TASK INSTRUCTIONS:
The full listing below should be repeated exactly.

------------------------------------------------------------------------

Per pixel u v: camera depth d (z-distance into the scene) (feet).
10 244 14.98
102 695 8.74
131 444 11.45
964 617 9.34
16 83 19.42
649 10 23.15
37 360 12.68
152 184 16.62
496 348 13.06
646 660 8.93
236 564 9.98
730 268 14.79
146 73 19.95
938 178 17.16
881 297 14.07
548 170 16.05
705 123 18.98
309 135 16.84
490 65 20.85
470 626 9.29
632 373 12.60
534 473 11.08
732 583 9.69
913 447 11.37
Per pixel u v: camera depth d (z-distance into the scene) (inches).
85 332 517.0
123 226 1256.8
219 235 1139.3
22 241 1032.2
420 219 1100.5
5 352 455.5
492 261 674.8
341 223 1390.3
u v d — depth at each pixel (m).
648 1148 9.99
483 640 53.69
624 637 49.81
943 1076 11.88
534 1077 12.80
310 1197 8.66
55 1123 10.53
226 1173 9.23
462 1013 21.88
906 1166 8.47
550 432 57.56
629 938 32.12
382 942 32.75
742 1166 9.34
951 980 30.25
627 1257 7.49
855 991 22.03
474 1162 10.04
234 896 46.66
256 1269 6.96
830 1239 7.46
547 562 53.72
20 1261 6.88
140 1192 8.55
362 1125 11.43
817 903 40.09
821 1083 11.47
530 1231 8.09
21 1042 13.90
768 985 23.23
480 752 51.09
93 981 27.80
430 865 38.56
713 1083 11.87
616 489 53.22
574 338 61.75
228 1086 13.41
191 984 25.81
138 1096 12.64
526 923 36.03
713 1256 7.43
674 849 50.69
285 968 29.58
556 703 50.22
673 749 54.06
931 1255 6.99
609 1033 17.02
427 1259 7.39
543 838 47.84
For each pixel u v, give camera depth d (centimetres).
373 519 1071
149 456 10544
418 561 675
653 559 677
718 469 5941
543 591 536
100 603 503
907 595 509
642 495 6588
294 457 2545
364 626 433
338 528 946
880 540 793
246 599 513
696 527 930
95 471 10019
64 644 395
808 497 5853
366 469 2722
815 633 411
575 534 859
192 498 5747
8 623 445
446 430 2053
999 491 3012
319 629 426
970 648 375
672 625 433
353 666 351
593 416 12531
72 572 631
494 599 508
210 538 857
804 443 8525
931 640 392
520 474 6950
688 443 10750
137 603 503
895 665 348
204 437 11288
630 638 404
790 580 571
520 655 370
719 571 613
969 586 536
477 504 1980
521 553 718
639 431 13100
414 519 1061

------------------------------------------------------------------------

RESPONSE TO THE EXERCISE:
Per pixel u v: camera depth d (z-distance into the scene) (feet).
10 244 14.98
102 695 8.74
131 444 11.45
964 617 9.34
16 83 19.42
649 10 23.15
37 360 12.68
152 184 16.62
496 348 13.06
646 660 8.93
236 564 9.98
730 268 14.79
146 73 19.95
938 178 17.16
881 297 14.07
548 170 16.05
705 123 18.98
309 135 16.84
490 65 20.85
470 626 9.29
632 373 12.60
534 473 11.08
732 583 9.69
913 447 11.37
Per pixel u v: camera depth d (z-distance into the scene) (inches).
85 332 517.0
123 226 1256.8
219 235 1139.3
22 241 1032.2
420 219 1100.5
5 352 455.5
492 261 674.8
341 223 1390.3
u v d — depth at each pixel (m).
648 1148 9.99
483 640 53.69
624 637 49.81
943 1076 11.88
534 1077 12.80
310 1197 8.66
55 1123 10.53
226 1173 9.23
462 1013 21.88
906 1166 8.47
550 432 57.56
629 938 32.12
382 942 32.75
742 1166 9.34
951 980 30.25
627 1257 7.49
855 991 22.03
474 1162 10.04
234 896 46.66
256 1269 6.96
830 1239 7.46
547 562 53.72
20 1261 6.88
140 1192 8.55
362 1125 11.43
817 903 40.09
821 1083 11.47
530 1231 8.09
21 1042 13.90
768 985 23.23
480 752 51.09
93 981 27.80
430 865 38.56
713 1083 11.87
616 489 53.22
574 338 61.75
228 1086 13.41
191 984 25.81
138 1096 12.64
526 923 36.03
713 1256 7.43
674 849 50.69
285 968 29.58
556 703 50.22
673 749 54.06
931 1255 6.99
609 1033 17.02
427 1259 7.39
543 838 47.84
For each pixel u v, give camera depth d (centimetres).
373 519 1071
149 456 10544
418 561 675
653 559 677
718 469 5941
543 591 536
100 603 503
907 595 509
642 495 6588
294 457 2545
364 626 433
338 528 946
880 540 793
246 599 513
696 527 930
95 471 10019
64 644 395
808 497 5853
366 469 2722
815 633 411
575 534 859
192 498 5747
8 623 445
446 430 2053
999 491 3012
319 629 426
970 648 375
672 625 433
353 666 351
593 416 12531
72 572 631
494 599 508
210 538 857
804 443 8525
931 640 392
520 474 6950
688 443 10750
137 603 503
895 665 348
204 437 11288
630 638 404
790 580 571
520 655 370
719 571 613
969 586 536
477 504 1980
521 553 718
639 431 13100
414 519 1061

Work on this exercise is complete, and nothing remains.